Alkisah pada zaman di Kerajaan Sunda hiduplah seorang raja yang pemberani dan bijaksana. Namanya Prabu Siliwangi. Sampai sekarang makam beliau belum ditemukan. Diperkirakan beliau melakukan moksa atau menghilang. Orang-orang yakin beliau berubah wujud menjadi harimau atau maung di Hutan Sancang.
Nika adalah gadis kecil yang tinggal di suatu kampung di dekat Hutan Sancang. Sejak kecil Nika selalu pendiam. Mungkin karena ia hanya tinggal bersama neneknya yang bisu. Kalau ada temannya yang datang mengajaknya bermain, Nika hanya menggeleng. Di sekolah, ia juga selalu diam dan saat menjawab pun suaranya lirih. Nilai-nilai pelajarannya biasa saja. Bagus tidak, jelek juga tidak. Lama-lama, teman-temannya jadi tidak memperhatikannya. Ada ataupun tidak ada Nika, sama saja!

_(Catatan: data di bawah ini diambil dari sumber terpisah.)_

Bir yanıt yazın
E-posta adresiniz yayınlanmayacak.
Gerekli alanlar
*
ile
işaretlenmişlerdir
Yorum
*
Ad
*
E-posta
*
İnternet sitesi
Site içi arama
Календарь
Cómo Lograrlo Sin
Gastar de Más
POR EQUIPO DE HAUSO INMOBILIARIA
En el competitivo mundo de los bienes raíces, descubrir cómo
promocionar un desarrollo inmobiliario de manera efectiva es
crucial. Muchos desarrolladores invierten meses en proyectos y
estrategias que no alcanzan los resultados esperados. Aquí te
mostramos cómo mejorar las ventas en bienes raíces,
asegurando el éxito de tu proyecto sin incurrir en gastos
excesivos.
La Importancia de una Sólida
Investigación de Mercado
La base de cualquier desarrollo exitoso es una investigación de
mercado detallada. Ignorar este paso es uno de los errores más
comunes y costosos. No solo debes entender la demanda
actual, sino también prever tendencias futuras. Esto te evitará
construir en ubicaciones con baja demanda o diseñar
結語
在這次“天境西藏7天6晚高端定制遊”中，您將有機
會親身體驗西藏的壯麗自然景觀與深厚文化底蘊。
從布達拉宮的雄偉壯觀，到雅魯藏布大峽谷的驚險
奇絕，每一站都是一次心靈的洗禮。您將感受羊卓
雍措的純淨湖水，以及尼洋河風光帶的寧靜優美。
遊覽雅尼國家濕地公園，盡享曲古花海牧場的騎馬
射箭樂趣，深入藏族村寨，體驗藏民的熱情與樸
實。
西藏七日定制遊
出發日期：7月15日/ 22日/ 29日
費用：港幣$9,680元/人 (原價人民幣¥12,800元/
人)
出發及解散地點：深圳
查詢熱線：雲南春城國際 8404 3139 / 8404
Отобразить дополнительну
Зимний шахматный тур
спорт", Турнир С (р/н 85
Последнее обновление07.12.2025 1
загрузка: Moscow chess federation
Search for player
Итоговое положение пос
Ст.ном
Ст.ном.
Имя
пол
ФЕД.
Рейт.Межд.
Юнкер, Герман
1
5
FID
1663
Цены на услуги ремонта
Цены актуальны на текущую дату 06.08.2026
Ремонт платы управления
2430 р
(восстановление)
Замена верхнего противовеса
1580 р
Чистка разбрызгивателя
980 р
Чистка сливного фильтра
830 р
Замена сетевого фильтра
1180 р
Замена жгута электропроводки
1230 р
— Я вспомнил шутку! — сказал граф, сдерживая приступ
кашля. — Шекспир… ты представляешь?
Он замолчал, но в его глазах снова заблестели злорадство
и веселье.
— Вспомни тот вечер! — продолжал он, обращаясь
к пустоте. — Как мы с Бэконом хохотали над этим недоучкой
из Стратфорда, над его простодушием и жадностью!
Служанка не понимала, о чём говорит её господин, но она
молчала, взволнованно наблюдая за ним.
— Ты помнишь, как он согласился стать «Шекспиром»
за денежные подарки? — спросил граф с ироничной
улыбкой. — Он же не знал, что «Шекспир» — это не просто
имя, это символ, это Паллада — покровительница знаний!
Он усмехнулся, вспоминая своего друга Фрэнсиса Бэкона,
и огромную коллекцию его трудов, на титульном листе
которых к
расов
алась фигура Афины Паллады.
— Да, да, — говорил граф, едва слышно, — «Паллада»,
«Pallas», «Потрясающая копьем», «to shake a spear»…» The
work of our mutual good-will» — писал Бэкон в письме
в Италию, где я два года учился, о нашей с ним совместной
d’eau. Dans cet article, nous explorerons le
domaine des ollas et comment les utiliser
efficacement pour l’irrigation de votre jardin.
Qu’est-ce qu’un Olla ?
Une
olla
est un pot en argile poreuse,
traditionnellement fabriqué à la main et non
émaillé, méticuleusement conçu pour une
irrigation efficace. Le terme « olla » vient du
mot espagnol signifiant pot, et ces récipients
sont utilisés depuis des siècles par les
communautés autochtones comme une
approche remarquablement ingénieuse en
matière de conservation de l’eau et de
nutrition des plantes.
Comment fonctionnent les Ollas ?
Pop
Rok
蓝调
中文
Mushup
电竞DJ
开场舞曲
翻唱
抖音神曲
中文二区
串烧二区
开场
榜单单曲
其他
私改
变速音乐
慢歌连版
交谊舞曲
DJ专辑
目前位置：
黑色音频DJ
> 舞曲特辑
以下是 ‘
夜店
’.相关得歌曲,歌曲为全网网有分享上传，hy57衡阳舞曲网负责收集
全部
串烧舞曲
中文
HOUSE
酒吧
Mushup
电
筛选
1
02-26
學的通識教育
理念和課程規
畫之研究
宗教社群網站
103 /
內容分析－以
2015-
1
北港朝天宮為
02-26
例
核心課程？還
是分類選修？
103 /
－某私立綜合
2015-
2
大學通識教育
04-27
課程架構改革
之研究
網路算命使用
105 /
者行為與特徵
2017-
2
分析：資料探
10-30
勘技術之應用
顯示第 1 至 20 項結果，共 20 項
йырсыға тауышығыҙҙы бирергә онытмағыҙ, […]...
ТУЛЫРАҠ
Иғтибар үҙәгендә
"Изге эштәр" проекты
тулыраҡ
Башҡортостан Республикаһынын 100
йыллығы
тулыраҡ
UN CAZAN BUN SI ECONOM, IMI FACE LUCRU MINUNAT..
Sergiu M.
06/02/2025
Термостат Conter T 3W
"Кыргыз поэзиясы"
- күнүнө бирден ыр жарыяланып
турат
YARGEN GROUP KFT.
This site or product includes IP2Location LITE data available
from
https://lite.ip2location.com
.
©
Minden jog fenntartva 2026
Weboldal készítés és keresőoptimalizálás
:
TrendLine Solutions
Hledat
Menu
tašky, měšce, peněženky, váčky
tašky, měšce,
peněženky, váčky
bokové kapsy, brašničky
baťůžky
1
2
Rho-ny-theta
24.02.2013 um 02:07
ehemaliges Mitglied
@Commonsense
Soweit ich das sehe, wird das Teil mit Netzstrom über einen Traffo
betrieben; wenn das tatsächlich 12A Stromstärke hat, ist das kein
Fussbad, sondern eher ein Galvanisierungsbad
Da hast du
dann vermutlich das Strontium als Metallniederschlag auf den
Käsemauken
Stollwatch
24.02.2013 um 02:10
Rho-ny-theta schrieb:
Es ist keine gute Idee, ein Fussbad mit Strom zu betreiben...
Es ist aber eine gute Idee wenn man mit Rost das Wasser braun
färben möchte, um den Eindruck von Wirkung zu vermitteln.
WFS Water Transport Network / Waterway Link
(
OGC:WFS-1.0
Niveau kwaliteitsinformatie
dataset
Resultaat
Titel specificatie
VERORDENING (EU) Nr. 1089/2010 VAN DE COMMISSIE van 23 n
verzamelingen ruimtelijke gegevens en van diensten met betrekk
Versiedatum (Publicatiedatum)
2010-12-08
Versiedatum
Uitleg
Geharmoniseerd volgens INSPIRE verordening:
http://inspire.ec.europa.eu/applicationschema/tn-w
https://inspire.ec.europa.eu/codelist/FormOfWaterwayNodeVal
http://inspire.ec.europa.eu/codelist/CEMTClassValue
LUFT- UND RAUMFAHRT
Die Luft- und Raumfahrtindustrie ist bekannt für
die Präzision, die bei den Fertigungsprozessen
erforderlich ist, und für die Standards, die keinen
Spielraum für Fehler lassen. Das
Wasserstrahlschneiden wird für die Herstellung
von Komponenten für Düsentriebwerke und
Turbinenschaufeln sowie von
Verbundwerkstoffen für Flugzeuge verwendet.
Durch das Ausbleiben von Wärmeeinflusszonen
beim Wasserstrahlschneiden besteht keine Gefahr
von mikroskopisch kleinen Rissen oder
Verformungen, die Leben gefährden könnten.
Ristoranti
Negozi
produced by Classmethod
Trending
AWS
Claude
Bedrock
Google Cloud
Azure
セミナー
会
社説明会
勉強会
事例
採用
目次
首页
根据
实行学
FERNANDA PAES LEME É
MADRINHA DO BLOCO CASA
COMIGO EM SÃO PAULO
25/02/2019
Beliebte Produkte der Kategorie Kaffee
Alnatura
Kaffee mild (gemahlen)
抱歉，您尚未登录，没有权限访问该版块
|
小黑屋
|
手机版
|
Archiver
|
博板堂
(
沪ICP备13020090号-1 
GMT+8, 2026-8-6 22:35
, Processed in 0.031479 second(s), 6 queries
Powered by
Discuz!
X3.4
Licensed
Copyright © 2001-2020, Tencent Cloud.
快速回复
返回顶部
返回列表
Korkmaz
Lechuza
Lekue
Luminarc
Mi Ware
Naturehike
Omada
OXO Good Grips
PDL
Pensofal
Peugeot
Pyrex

Suatu hari, saat sedang duduk-duduk sendirian di tepi Hutan Sancang, Nika mendengar rintihan kecil. Ternyata itu suara seekor maung yang terperosok ke tengah semak berduri. Maung itu tampak gagah, agung, dan berwibawa meskipun kakinya luka-luka. Nika menolong melepaskan harimau itu. Saking dalamnya maung itu terbelit, tangan Nika sampai luka-luka saat membebaskannya.
Setelah bebas, maung itu menjilati tangan Nika yang terluka. Nika memberinya buah persik yang ia bawa dari rumah. Herannya, maung itu mau-mau saja memakannya. Bahkan, makannya sangat lahap. Sejak itu, maung itu selalu menemani Nika saat ia sedang menyendiri di hutan.
Lama-lama, Nika malah menunggangi maung itu sambil memeluk erat lehernya. Enak sekali rasanya menembus hutan di atas punggung maung yang lebar dan empuk. Maung itu mengajaknya ke danau yang indah, ke atas bukit yang cantik, memandangi anak burung yang belajar terbang, anak kancil yang berlarian.
Sayang, kejadian itu tidak bertahan lama. Salah seorang penduduk desa melihat sang maung saat ia sedang mengantar Nika kembali ke tepi hutan. Hebohlah seluruh desa. Mereka khawatir maung itu akan menyerang dan merusak kampung. Mereka hendak menangkap dan membunuh maung itu.
Malam itu juga kepala desa mengumpulkan seluruh penduduk desa. Dengan berbekal obor dan golok, mereka semua berangkat merambah hutan. Wuah… tentu saja Nika sedih dan kesal saat mendengar soal itu. Ia melupakan semua rasa malu dan kebiasaannya untuk tidak menarik perhatian.
“Tunggu!” seru Nika sambil maju ke depan seluruh penduduk desa.
“Ada apa, Nika?” tanya kepala desa.
Nika terdiam. Dia malu sekali berbicara di depan banyak orang seperti ini. Namun, teringat olehnya maung sahabatnya. Nika menguatkan tekadnya.
“Maung itu temanku. Dia baik, tidak akan memakan kita,” ucap Nika sejelas dan sekeras yang ia bisa.
“Maksudmu apa, Nika?” tanya seorang bapak.